My tormentors were smiling as I pretended that I ran from home, I didn't want to raise suspicions that I thinking again of 'Couch', I know if I ever to mention Couch then I should add '2 5k' on the end of it. I can remember that much of my days of being a solo runner, how I slipped back to 'couch' after I attempted to do 'Couch 2 5K'  without the support of 'PWR Chaptor' It's a great disguise. My tormentors didn't waste anytime in getting me moving again, oh how I long to be tucked up under my duvet.  But my two tormentors were to strong for me.  They have remembered everything that I and the other leaders had shown them, the skipping, the high knees, even the side star jumps as they raised their heart rates and warmed their muscles.  I was behind them, walking, but ready to react with a skip if they turned around and looked at me.

The running started, all the tracking devices were switched on, just so 'The Running Community' can keep an eye on me.  There is no escape, Garmin, Jabra, Strava!   I was all ready exhausted, but I daren't take a walk, my tormentors were too close to me.  I will bide my time.  I realised that Pat has become one of the 'Top runners' known as 'Adrenalin Junkies!'  She is non stop running.  Occasionally she throws a comment my way "Just one foot in front of the other".  Where have I heard that before!  My mind is beginning to get weak again.  Why have I never been issued with 'Adrenalin'  Do they just hand that out to beginners to hook them in'?  I don't remember having it when I first went on a run.  All I can remember was the pain, the look of despair on my face, the look of pity of those that I passed by!

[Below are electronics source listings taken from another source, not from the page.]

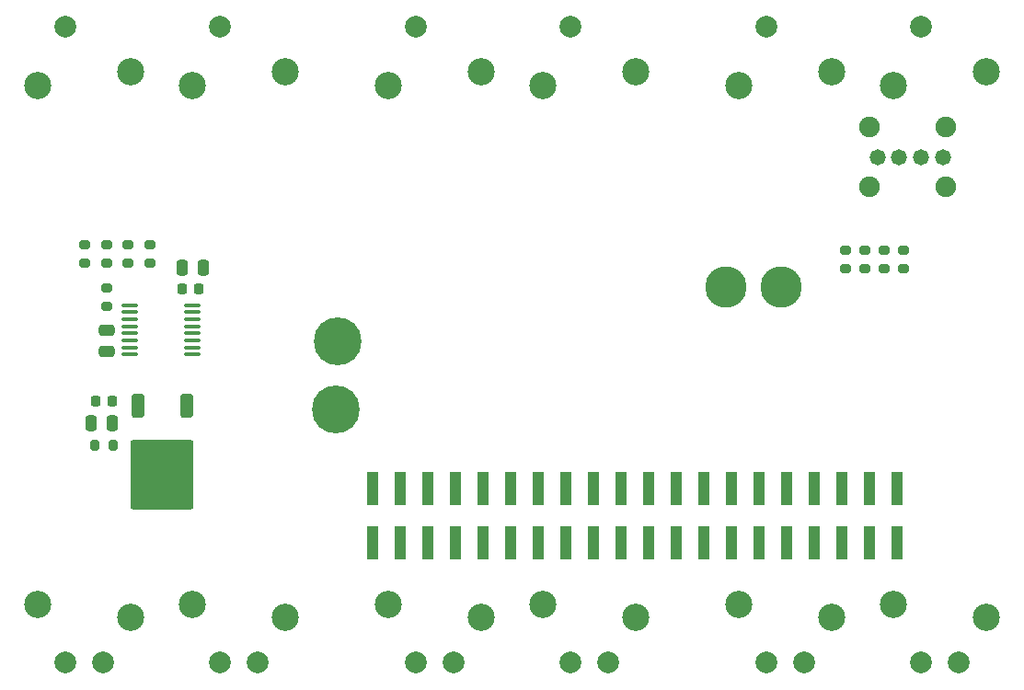
<source format=gbr>
%TF.GenerationSoftware,KiCad,Pcbnew,8.0.2*%
%TF.CreationDate,2024-06-02T13:55:41-07:00*%
%TF.ProjectId,RLS_PCBA,524c535f-5043-4424-912e-6b696361645f,rev?*%
%TF.SameCoordinates,Original*%
%TF.FileFunction,Soldermask,Bot*%
%TF.FilePolarity,Negative*%
%FSLAX46Y46*%
G04 Gerber Fmt 4.6, Leading zero omitted, Abs format (unit mm)*
G04 Created by KiCad (PCBNEW 8.0.2) date 2024-06-02 13:55:41*
%MOMM*%
%LPD*%
G01*
G04 APERTURE LIST*
G04 Aperture macros list*
%AMRoundRect*
0 Rectangle with rounded corners*
0 $1 Rounding radius*
0 $2 $3 $4 $5 $6 $7 $8 $9 X,Y pos of 4 corners*
0 Add a 4 corners polygon primitive as box body*
4,1,4,$2,$3,$4,$5,$6,$7,$8,$9,$2,$3,0*
0 Add four circle primitives for the rounded corners*
1,1,$1+$1,$2,$3*
1,1,$1+$1,$4,$5*
1,1,$1+$1,$6,$7*
1,1,$1+$1,$8,$9*
0 Add four rect primitives between the rounded corners*
20,1,$1+$1,$2,$3,$4,$5,0*
20,1,$1+$1,$4,$5,$6,$7,0*
20,1,$1+$1,$6,$7,$8,$9,0*
20,1,$1+$1,$8,$9,$2,$3,0*%
G04 Aperture macros list end*
%ADD10C,2.000000*%
%ADD11C,2.500000*%
%ADD12RoundRect,0.225000X0.225000X0.250000X-0.225000X0.250000X-0.225000X-0.250000X0.225000X-0.250000X0*%
%ADD13RoundRect,0.250000X0.250000X0.475000X-0.250000X0.475000X-0.250000X-0.475000X0.250000X-0.475000X0*%
%ADD14C,2.600000*%
%ADD15C,3.800000*%
%ADD16RoundRect,0.250000X-0.350000X0.850000X-0.350000X-0.850000X0.350000X-0.850000X0.350000X0.850000X0*%
%ADD17RoundRect,0.249997X-2.650003X2.950003X-2.650003X-2.950003X2.650003X-2.950003X2.650003X2.950003X0*%
%ADD18C,4.400000*%
%ADD19RoundRect,0.200000X-0.275000X0.200000X-0.275000X-0.200000X0.275000X-0.200000X0.275000X0.200000X0*%
%ADD20RoundRect,0.200000X0.275000X-0.200000X0.275000X0.200000X-0.275000X0.200000X-0.275000X-0.200000X0*%
%ADD21R,1.000000X3.150000*%
%ADD22RoundRect,0.200000X0.200000X0.275000X-0.200000X0.275000X-0.200000X-0.275000X0.200000X-0.275000X0*%
%ADD23RoundRect,0.250000X-0.475000X0.250000X-0.475000X-0.250000X0.475000X-0.250000X0.475000X0.250000X0*%
%ADD24RoundRect,0.100000X0.637500X0.100000X-0.637500X0.100000X-0.637500X-0.100000X0.637500X-0.100000X0*%
%ADD25C,1.473200*%
%ADD26C,1.905000*%
G04 APERTURE END LIST*
D10*
%TO.C,RV5*%
X166906000Y-86574000D03*
X170406000Y-145074000D03*
X166906000Y-145074000D03*
D11*
X172906000Y-90724000D03*
X164406000Y-91924000D03*
X164406000Y-139724000D03*
X172906000Y-140924000D03*
%TD*%
D10*
%TO.C,RV3*%
X134648000Y-86574000D03*
X138148000Y-145074000D03*
X134648000Y-145074000D03*
D11*
X140648000Y-90724000D03*
X132148000Y-91924000D03*
X132148000Y-139724000D03*
X140648000Y-140924000D03*
%TD*%
D10*
%TO.C,RV4*%
X148872000Y-86574000D03*
X152372000Y-145074000D03*
X148872000Y-145074000D03*
D11*
X154872000Y-90724000D03*
X146372000Y-91924000D03*
X146372000Y-139724000D03*
X154872000Y-140924000D03*
%TD*%
D10*
%TO.C,RV1*%
X102390000Y-86574000D03*
X105890000Y-145074000D03*
X102390000Y-145074000D03*
D11*
X108390000Y-90724000D03*
X99890000Y-91924000D03*
X99890000Y-139724000D03*
X108390000Y-140924000D03*
%TD*%
D10*
%TO.C,RV6*%
X181130000Y-86574000D03*
X184630000Y-145074000D03*
X181130000Y-145074000D03*
D11*
X187130000Y-90724000D03*
X178630000Y-91924000D03*
X178630000Y-139724000D03*
X187130000Y-140924000D03*
%TD*%
D12*
%TO.C,C2*%
X113168000Y-110694000D03*
X114718000Y-110694000D03*
%TD*%
D13*
%TO.C,C1*%
X113193000Y-108694000D03*
X115093000Y-108694000D03*
%TD*%
D14*
%TO.C,H4*%
X163195000Y-110490000D03*
D15*
X163195000Y-110490000D03*
%TD*%
D16*
%TO.C,U2*%
X113615500Y-121444000D03*
D17*
X111335500Y-127744000D03*
D16*
X109055500Y-121444000D03*
%TD*%
D14*
%TO.C,H1*%
X127316690Y-121743124D03*
D18*
X127316690Y-121743124D03*
%TD*%
D12*
%TO.C,C5*%
X105193000Y-121044000D03*
X106743000Y-121044000D03*
%TD*%
D19*
%TO.C,R9*%
X176022000Y-107125000D03*
X176022000Y-108775000D03*
%TD*%
D20*
%TO.C,R1*%
X110193000Y-106619000D03*
X110193000Y-108269000D03*
%TD*%
D19*
%TO.C,R8*%
X177800000Y-107125000D03*
X177800000Y-108775000D03*
%TD*%
D20*
%TO.C,R2*%
X106193000Y-110619000D03*
X106193000Y-112269000D03*
%TD*%
%TO.C,R4*%
X104193000Y-106619000D03*
X104193000Y-108269000D03*
%TD*%
D14*
%TO.C,H2*%
X127500000Y-115500000D03*
D18*
X127500000Y-115500000D03*
%TD*%
D20*
%TO.C,R5*%
X108193000Y-106619000D03*
X108193000Y-108269000D03*
%TD*%
D19*
%TO.C,R10*%
X179578000Y-107125000D03*
X179578000Y-108775000D03*
%TD*%
D21*
%TO.C,J1*%
X130680000Y-129032000D03*
X130680000Y-134082000D03*
X133220000Y-129032000D03*
X133220000Y-134082000D03*
X135760000Y-129032000D03*
X135760000Y-134082000D03*
X138300000Y-129032000D03*
X138300000Y-134082000D03*
X140840000Y-129032000D03*
X140840000Y-134082000D03*
X143380000Y-129032000D03*
X143380000Y-134082000D03*
X145920000Y-129032000D03*
X145920000Y-134082000D03*
X148460000Y-129032000D03*
X148460000Y-134082000D03*
X151000000Y-129032000D03*
X151000000Y-134082000D03*
X153540000Y-129032000D03*
X153540000Y-134082000D03*
X156080000Y-129032000D03*
X156080000Y-134082000D03*
X158620000Y-129032000D03*
X158620000Y-134082000D03*
X161160000Y-129032000D03*
X161160000Y-134082000D03*
X163700000Y-129032000D03*
X163700000Y-134082000D03*
X166240000Y-129032000D03*
X166240000Y-134082000D03*
X168780000Y-129032000D03*
X168780000Y-134082000D03*
X171320000Y-129032000D03*
X171320000Y-134082000D03*
X173860000Y-129032000D03*
X173860000Y-134082000D03*
X176400000Y-129032000D03*
X176400000Y-134082000D03*
X178940000Y-129032000D03*
X178940000Y-134082000D03*
%TD*%
D22*
%TO.C,R3*%
X105143000Y-125044000D03*
X106793000Y-125044000D03*
%TD*%
D23*
%TO.C,C3*%
X106193000Y-116394000D03*
X106193000Y-114494000D03*
%TD*%
D20*
%TO.C,R6*%
X106193000Y-106619000D03*
X106193000Y-108269000D03*
%TD*%
D24*
%TO.C,U1*%
X108330500Y-112169000D03*
X108330500Y-112819000D03*
X108330500Y-113469000D03*
X108330500Y-114119000D03*
X108330500Y-114769000D03*
X108330500Y-115419000D03*
X108330500Y-116069000D03*
X108330500Y-116719000D03*
X114055500Y-116719000D03*
X114055500Y-116069000D03*
X114055500Y-115419000D03*
X114055500Y-114769000D03*
X114055500Y-114119000D03*
X114055500Y-113469000D03*
X114055500Y-112819000D03*
X114055500Y-112169000D03*
%TD*%
D14*
%TO.C,H3*%
X168275000Y-110490000D03*
D15*
X168275000Y-110490000D03*
%TD*%
D19*
%TO.C,R7*%
X174244000Y-107125000D03*
X174244000Y-108775000D03*
%TD*%
D25*
%TO.C,J2*%
X177136951Y-98526600D03*
X179136950Y-98526600D03*
X181136951Y-98526600D03*
X183136949Y-98526600D03*
D26*
X183406951Y-101246600D03*
X183406951Y-95806600D03*
X176406950Y-101246600D03*
X176406950Y-95806600D03*
%TD*%
D13*
%TO.C,C4*%
X104818000Y-123044000D03*
X106718000Y-123044000D03*
%TD*%
D10*
%TO.C,RV2*%
X116614000Y-86574000D03*
X120114000Y-145074000D03*
X116614000Y-145074000D03*
D11*
X122614000Y-90724000D03*
X114114000Y-91924000D03*
X114114000Y-139724000D03*
X122614000Y-140924000D03*
%TD*%
M02*

</source>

I was grateful that we had a lot of rain for the last couple of days 'It's too wet to go on the grass" PastorPaul had said.  Thank heavens for small mercies.  Maybe my tormentors would make their way to the end.  But no, they went in the opposite direction, back they way we had come, and then along the narrow path towards......what was that place called.....oh yes.....turn around lamppost! Surely now Pat the Adrenalin will run back.  But she didn't.  Still smiling at me, we ran along the fences of the school.  She informed that 'this bit she sprints on'.  In my frazzled tired mind I thought I would give her space! I realised I was wrong in that assumption, as she intended to run to the end, to the road, before turning back for the little sprinty section.

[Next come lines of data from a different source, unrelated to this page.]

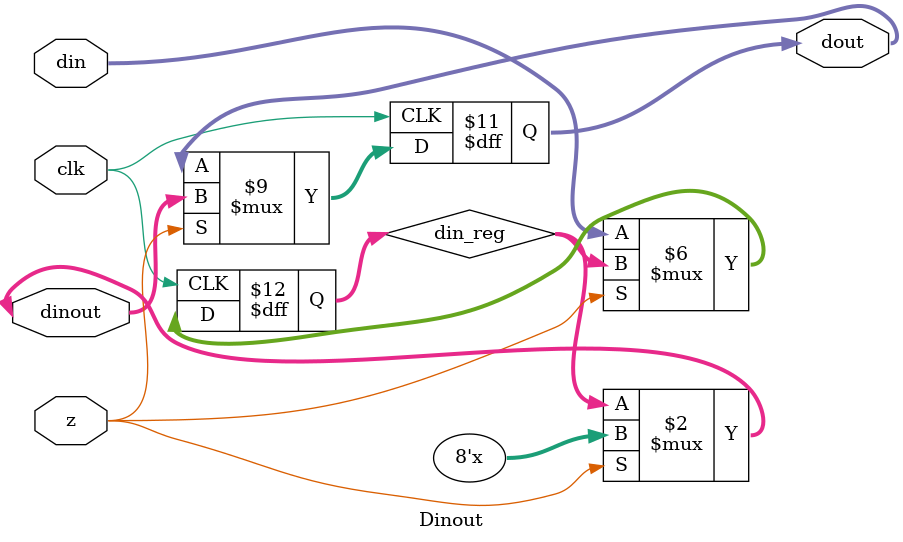
<source format=v>
`timescale 1ns / 1ps
module Dinout(din,z,clk,dout,dinout);
    input [7:0] din;
	input z;
	input clk;
	output [7:0] dout;
	inout [7:0] dinout;
	
	reg [7:0] dout;
	reg [7:0] din_reg;
 
	assign dinout = (!z)?din_reg:8'bz;
	
	always @(posedge clk)
		begin
			if(!z)
			 din_reg=din;
			else
			 dout=dinout;
		end
endmodule

</source>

Both PastorPaul and AdrenalinPat were in front of me, I could take a couple of walking breaks. As soon as they got to the end and they turned back, if I planned it carefully I could just turn around when they came back to me again.  I soon realised that was a mistake though, as we approached the 'sprint' bit.  "Sprint!" my tormentor shouted, I saw PastorPaul take off, she then turned on me "Sprint!"  The brainwashing must have kicked in again as I sprinted to the end of the path.  Jabra was talking in my ear as it said I was running at 8. something minute mileing!  I can't believe I ran that fast.  Surely know 'The Running Community' will allow me some of that Adrenaline!  But no, nothing, I just felt sick!

My tormentors were in front of me, I guess they felt safe for that to happen as they only way to go now was home.  I followed them, is the famous elusive mojo ready to show itself!  I wasn't sure!  I feel I am being lead back to the 'Running Community'  Already I am looking forward to next Saturday!  It's too late for me! 

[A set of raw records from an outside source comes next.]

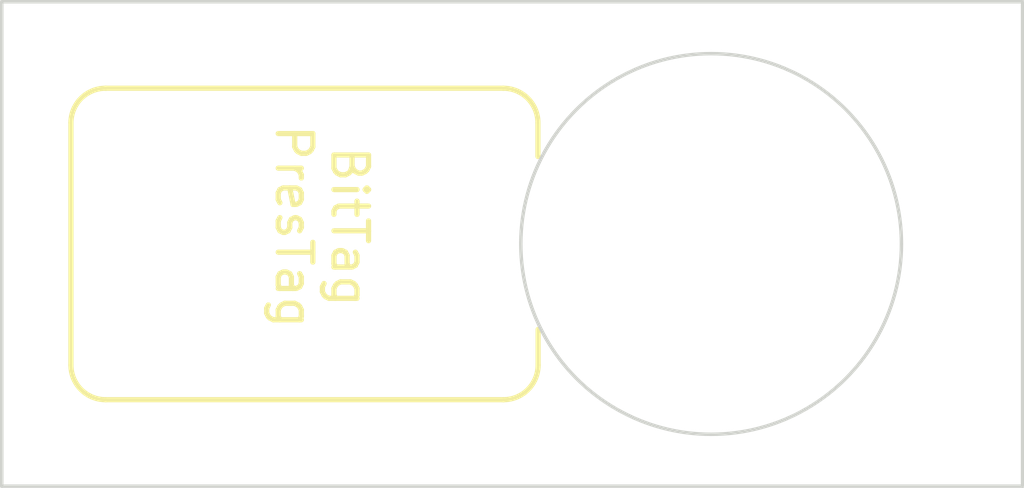
<source format=kicad_pcb>
(kicad_pcb (version 20211014) (generator pcbnew)

  (general
    (thickness 1.6)
  )

  (paper "A4")
  (layers
    (0 "F.Cu" signal)
    (31 "B.Cu" signal)
    (32 "B.Adhes" user "B.Adhesive")
    (33 "F.Adhes" user "F.Adhesive")
    (34 "B.Paste" user)
    (35 "F.Paste" user)
    (36 "B.SilkS" user "B.Silkscreen")
    (37 "F.SilkS" user "F.Silkscreen")
    (38 "B.Mask" user)
    (39 "F.Mask" user)
    (40 "Dwgs.User" user "User.Drawings")
    (41 "Cmts.User" user "User.Comments")
    (42 "Eco1.User" user "User.Eco1")
    (43 "Eco2.User" user "User.Eco2")
    (44 "Edge.Cuts" user)
    (45 "Margin" user)
    (46 "B.CrtYd" user "B.Courtyard")
    (47 "F.CrtYd" user "F.Courtyard")
    (48 "B.Fab" user)
    (49 "F.Fab" user)
    (50 "User.1" user)
    (51 "User.2" user)
    (52 "User.3" user)
    (53 "User.4" user)
    (54 "User.5" user)
    (55 "User.6" user)
    (56 "User.7" user)
    (57 "User.8" user)
    (58 "User.9" user)
  )

  (setup
    (pad_to_mask_clearance 0)
    (aux_axis_origin 138.086876 97.79)
    (grid_origin 138.086876 97.829589)
    (pcbplotparams
      (layerselection 0x00010fc_ffffffff)
      (disableapertmacros false)
      (usegerberextensions false)
      (usegerberattributes true)
      (usegerberadvancedattributes true)
      (creategerberjobfile true)
      (svguseinch false)
      (svgprecision 6)
      (excludeedgelayer true)
      (plotframeref false)
      (viasonmask false)
      (mode 1)
      (useauxorigin false)
      (hpglpennumber 1)
      (hpglpenspeed 20)
      (hpglpendiameter 15.000000)
      (dxfpolygonmode true)
      (dxfimperialunits true)
      (dxfusepcbnewfont true)
      (psnegative false)
      (psa4output false)
      (plotreference true)
      (plotvalue true)
      (plotinvisibletext false)
      (sketchpadsonfab false)
      (subtractmaskfromsilk false)
      (outputformat 1)
      (mirror false)
      (drillshape 1)
      (scaleselection 1)
      (outputdirectory "")
    )
  )

  (net 0 "")

  (footprint "library:taghole1.1mm" (layer "F.Cu") (at 138.721876 96.579589))

  (footprint "library:taghole1.1mm" (layer "F.Cu") (at 149.691876 96.579589))

  (footprint "library:taghole1.1mm" (layer "F.Cu") (at 138.721876 90.079589))

  (footprint "library:taghole1.1mm" (layer "F.Cu") (at 149.691876 90.079589))

  (gr_arc (start 150.581876 88.829589) (mid 151.288997 89.122468) (end 151.581876 89.829589) (layer "F.SilkS") (width 0.15) (tstamp 165e297e-3993-40f7-a58f-f4446e682759))
  (gr_line (start 138.086876 96.829589) (end 138.086876 89.829589) (layer "F.SilkS") (width 0.15) (tstamp 1ee26860-5962-49cf-af75-35ef7a828fe3))
  (gr_line (start 150.586876 97.829589) (end 139.086876 97.829589) (layer "F.SilkS") (width 0.15) (tstamp 206dab6a-f54c-4949-95b7-203cd1158713))
  (gr_line (start 139.086876 88.829589) (end 150.581876 88.829589) (layer "F.SilkS") (width 0.15) (tstamp 2c396702-c64c-4439-b1c5-2dfba923ac46))
  (gr_arc (start 138.086876 89.829589) (mid 138.37977 89.122483) (end 139.086876 88.829589) (layer "F.SilkS") (width 0.15) (tstamp 40d8cc98-f8d7-4196-b294-97582ebc22e0))
  (gr_arc (start 151.586876 96.829589) (mid 151.293983 97.536696) (end 150.586876 97.829589) (layer "F.SilkS") (width 0.15) (tstamp 551123aa-077a-4ab9-8f63-81f8295bf58e))
  (gr_line (start 151.581876 89.829589) (end 151.581876 90.799589) (layer "F.SilkS") (width 0.15) (tstamp 99d3c2f6-32d5-4a82-a154-781efd3684cf))
  (gr_line (start 151.586876 96.829589) (end 151.586876 95.799589) (layer "F.SilkS") (width 0.15) (tstamp d41274d2-a4cd-4df8-a0da-2e0fdb425c72))
  (gr_arc (start 139.086876 97.829589) (mid 138.379784 97.536681) (end 138.086876 96.829589) (layer "F.SilkS") (width 0.15) (tstamp df41b492-14e7-4f0c-b6f2-1bc0e21f1f99))
  (gr_line (start 165.586876 86.329589) (end 165.586876 100.329589) (layer "Edge.Cuts") (width 0.1) (tstamp 492dba0c-9af8-43c4-99cf-160b5188be2b))
  (gr_circle (center 156.586876 93.329589) (end 156.586876 87.829589) (layer "Edge.Cuts") (width 0.1) (fill none) (tstamp 5a960f46-62fd-45e5-ac21-c16c5e2b6d7d))
  (gr_line (start 136.086876 100.329589) (end 165.586876 100.329589) (layer "Edge.Cuts") (width 0.1) (tstamp 8528b594-35d2-4401-8a46-0e7991c96328))
  (gr_line (start 136.086876 86.329589) (end 136.086876 100.329589) (layer "Edge.Cuts") (width 0.1) (tstamp 8ad56825-9388-4f8b-bdfa-c1ad3d208707))
  (gr_line (start 165.586876 86.329589) (end 136.086876 86.329589) (layer "Edge.Cuts") (width 0.1) (tstamp c208222e-02e6-408e-849e-6535bc16dab5))
  (gr_text "BitTag\nPresTag" (at 145.336876 92.829589 270) (layer "F.SilkS") (tstamp 83253eae-b4d0-4724-823b-c08961555e2c)
    (effects (font (size 1 1) (thickness 0.15)))
  )
  (gr_text "8835-0-00-80-00-00-03-0" (at 146.836876 87.079589) (layer "Cmts.User") (tstamp 4b5a2476-1326-462e-aacf-a13f3073097c)
    (effects (font (size 0.8 0.8) (thickness 0.15)))
  )

)

</source>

There was a glimmer of hope for my tormentors and me, as they discussed breakfast while we started out stretching.  "A spoons breakfast, a full english"  I remember this!  It's a favourite meal of the original 'Couch Potatoes' It is usually enjoyed after a heavy drinking session and a curry the night before!  So keen were they to get to spoons before the deadline of 11:00 that we discontinued the stretching, opting instead to walk fast to the car!

My tormentor took a picture of our breakfast, was it because it stirred memories deep within her mind!?